The initial vaccines made available, were the quadrivalent vaccines covering subtypes 6, 11, 16 and 18 as well as the bivalent vaccine covering 16 and 18. We recognized that HPV subtypes 16 and 18 were found to cause 70% of all cervical cancers and subtypes 6 and 11 were commonly causing genital warts and served as an expectable replacement when assessing the benefits as well as efficacy of the vaccination. More elaborate assessments were made in the FUTURE 1 and FUTURE 2 follow up results. These showed an incredibly successful vaccine which went beyond the expected 70% coverage against cervical cancer with definite cross protection against other subtypes of HPV which are thought to cause cervical disease. As a Gynaecological oncologist, we are now seeing less cases of cervical cancer not only due to vaccinations but also due to more screening tests being done.

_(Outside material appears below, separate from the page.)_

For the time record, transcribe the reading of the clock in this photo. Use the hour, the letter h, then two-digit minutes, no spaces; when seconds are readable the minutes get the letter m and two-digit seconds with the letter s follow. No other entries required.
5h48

SUCCESS OF NATIONAL VACCINATION PROGRAMME
The success of the national vaccination programme is further elaborated by the fact that WHO has recognized Malaysia’s success in covering in excess of 90% of the targeted girls at risk. This alone is an achievement to be proud of behind when we look at the catch –up programme targeting girls above the age of 13 who were not part of the cohort who received the free immunisation.
These are the target group that are at risk of still suffering from a disease that has been targeted to be eradicated. The take up of the vaccine at the patient’s own initiative has not been as encouraging as once hoped. The lack of educational programmes as well as at times the fear of immunisation play a big role in this failure. Evidence of adverse immunisation events also increase the failure of access to the vaccination. WHO Global vaccine division have clearly released clinical reports as well as guidelines which vouch to the safety of these vaccines.
Over the years, further reviews of information obtained in the years following the initiation of vaccination have resulted in the change in administration protocols where immunity status of the cohorts vaccinated have not varied when comparing those who have received 2 or 3 doses. There have been reviews into implementing a 2 dose regime as opposed to the 3 dose regime and while this has been approved in certain countries, it has not yet translated into changes from the 3 dose regime in Malaysia. Besides this, the emergence of new subtypes which are becoming more important have also resulted in further evolvement of the vaccine.
On January 15th 2017, a nine valent vaccine was introduced in Malaysia. It now includes subtypes 31, 33, 45, 52 and 58 which increases the coverage to 90% of HPV causing cervical cancer. Subtypes 52 and 58 are significant as they are sometimes are more prevalent in the oriental coast of Asia which includes China, Korea, Japan and down to South East Asia. The issue of “immunobridging” was also viewed seriously and indeed has been addressed by the manufactures. There is comparable coverage of the four previous subtypes as well as high as 100% coverage for the new 5 subtypes. Complication rates have proved to be minimal and the benefits to males have also been significant. There is no contraindication to receiving this vaccine even if a person has completed 3 doses of the previous vaccine. The recommendation is for an interval of 1 year between the two courses. The release of this new 9 valent vaccine is appropriately timed during the cervical cancer awareness month and further illustrates the steps taken to protect the population against a perfectly preventable disease.
We cannot however be more clear in saying that this does in no way take away the importance of cervical cellular screening. A combination of both currently offers the best protection against cervical cancer. The use of HPV status is being evaluated as a surrogate and may be the next step in the evolving fight against cervical cancer.